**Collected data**
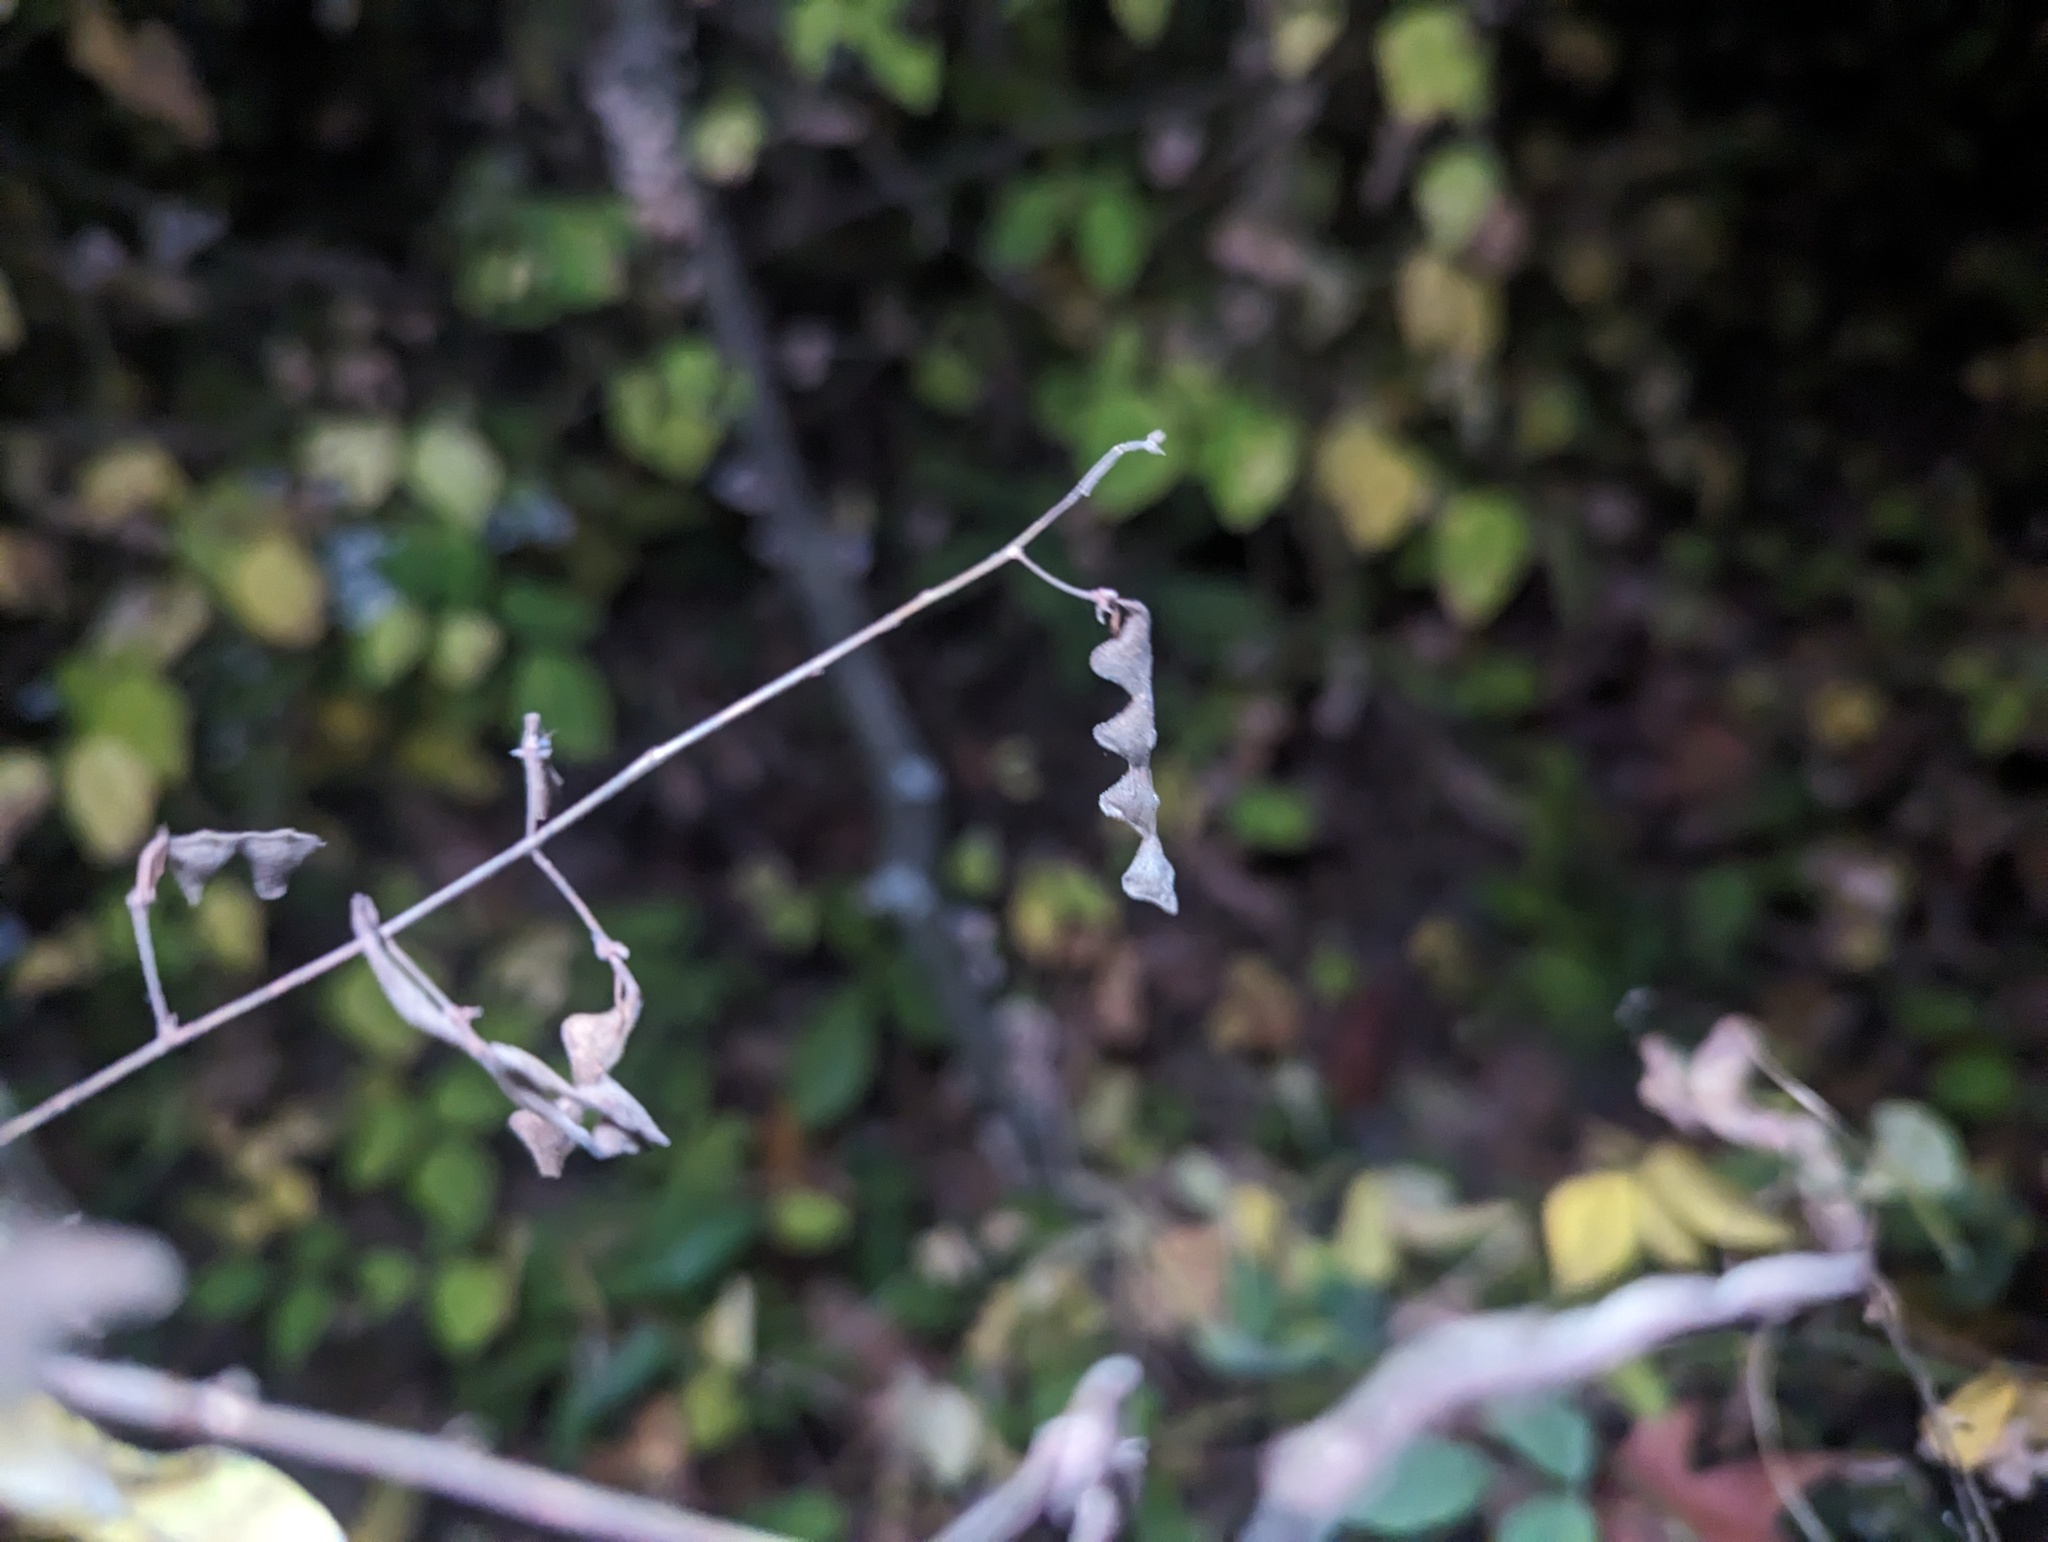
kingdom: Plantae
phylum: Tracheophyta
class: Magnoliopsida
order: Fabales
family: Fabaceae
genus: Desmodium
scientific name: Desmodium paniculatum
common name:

**Stated problem**
Copy the classification lines from every entry above without changing them, leaving out the pictures.

**Final answer**
kingdom: Plantae
phylum: Tracheophyta
class: Magnoliopsida
order: Fabales
family: Fabaceae
genus: Desmodium
scientific name: Desmodium paniculatum
common name:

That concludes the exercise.